Facebook, Twitter and Google must use their antisemite profiling technology to expel bigots instead of selling ads
Following the discovery that Facebook’s advertising algorithm offered advertisers the opportunity to target categories of users whose views were summarised as “Jew hater”, “How to burn Jews”, or “History of ‘why Jews ruin the world’”, it has now emerged that Twitter and Google also provide an means of targeting antisemites on their platforms.
Twitter has now been found offering a means of targeting almost 19 million users who might be particularly interested in hearing about a “Nazi” offering, and Google has been exposed for suggesting “good quality” keywords to antisemitic advertisers such as “the evil Jew”, “Jewish parasite”, “Jews control the media” and “Jewish control of banks”.
It comes as no surprise whatsoever that these titans of social networking and search can identify antisemites easily: their businesses are driven by their ability to reach huge numbers of people, and profile those people precisely enough to allow advertisers to target specific groups according to their interests.
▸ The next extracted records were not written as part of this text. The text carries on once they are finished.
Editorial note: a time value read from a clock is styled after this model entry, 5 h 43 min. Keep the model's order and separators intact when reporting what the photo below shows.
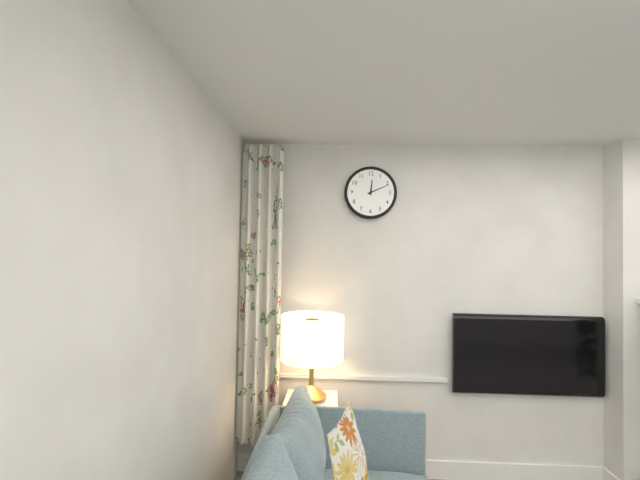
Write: 12 h 11 min
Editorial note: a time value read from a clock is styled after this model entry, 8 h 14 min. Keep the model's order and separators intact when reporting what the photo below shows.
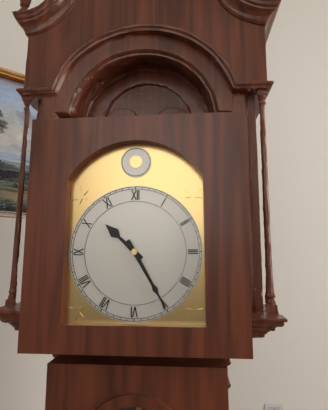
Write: 10 h 25 min
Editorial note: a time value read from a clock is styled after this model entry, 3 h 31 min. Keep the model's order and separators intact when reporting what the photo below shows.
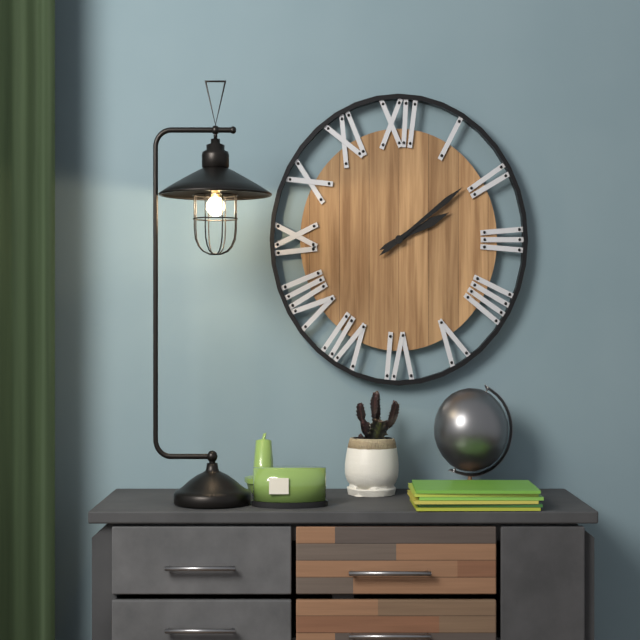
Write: 2 h 09 min
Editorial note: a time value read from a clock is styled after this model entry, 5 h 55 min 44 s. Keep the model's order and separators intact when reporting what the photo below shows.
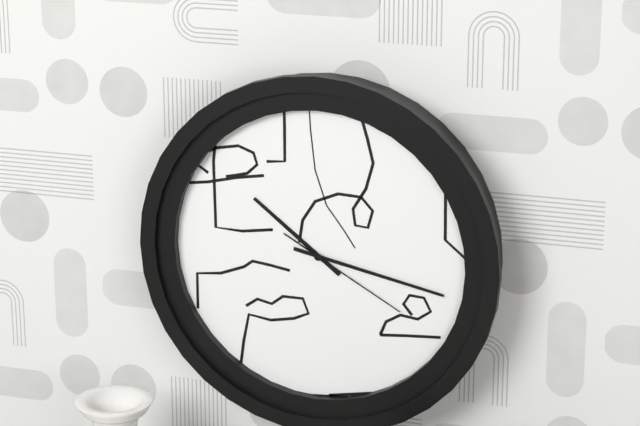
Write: 10 h 17 min 20 s
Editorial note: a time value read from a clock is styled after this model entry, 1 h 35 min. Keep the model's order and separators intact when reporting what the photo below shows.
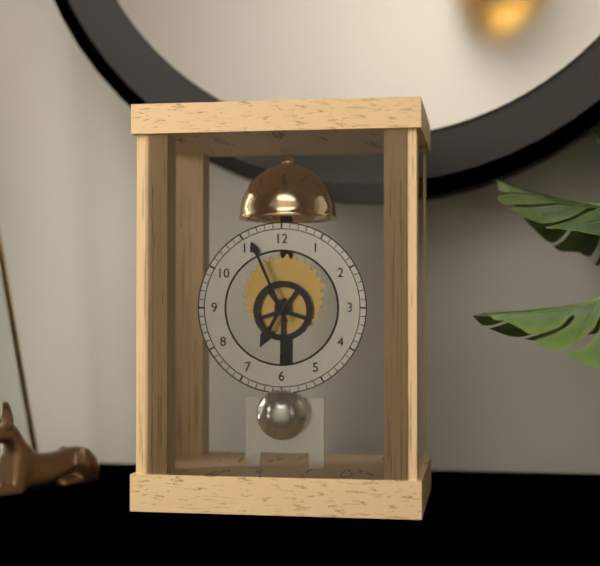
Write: 6 h 56 min
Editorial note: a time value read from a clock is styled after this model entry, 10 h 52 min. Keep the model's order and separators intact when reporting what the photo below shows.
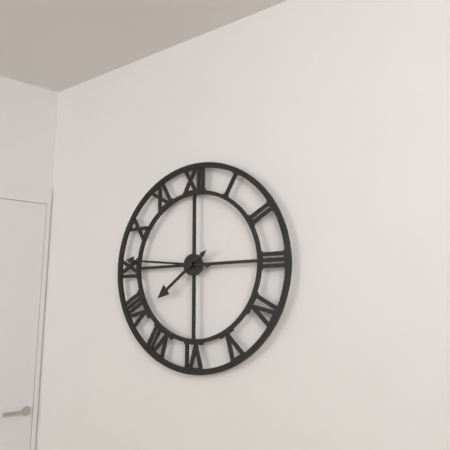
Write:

Now we know Facebook, Twitter, Google and no doubt many others, have developed algorithms so advanced that they even manage to identify antisemites by accident. This shows how easy it is to find Facebook, Twitter and YouTube users who hate Jews. Many antisemites on these platforms make no effort at all to conceal or disguise their hatred, brazenly sharing neo-Nazi, far-left or Islamist antisemitic material. What is so shameful is not that these antisemites exist, but that Facebook, Twitter and Google evidently can identify them and chooses not to expel them from their social networking platform.
Perhaps even more outrageous is that these companies will have been collecting money from advertisers seeking to target antisemites, perhaps to invite them to Jew-hatred rallies or to share antisemitic conspiracy myths with them. Despite apologising when caught out, none of these companies have revealed how much money they made, or what will be done with the proceeds.
The reasons that these companies are so tolerant of antisemites might be related. These online titans are funded by the advertising they sell, which depends on continued growth in the number of their users, and the ability to reliably target all of those users according to their interests. Using their advanced antisemite-targeting algorithms to excise antisemites, extremists and other undesirable people from their social networking platforms could start to slightly dent the growth in the number of their users, which is a key metric of the companies’ success and their attractiveness as advertising platforms.
Now we have confirmation that internet giants are sitting on technology for targeting antisemitic users, but they are using it to sell ads instead of expelling the bigots. That is the real scandal here.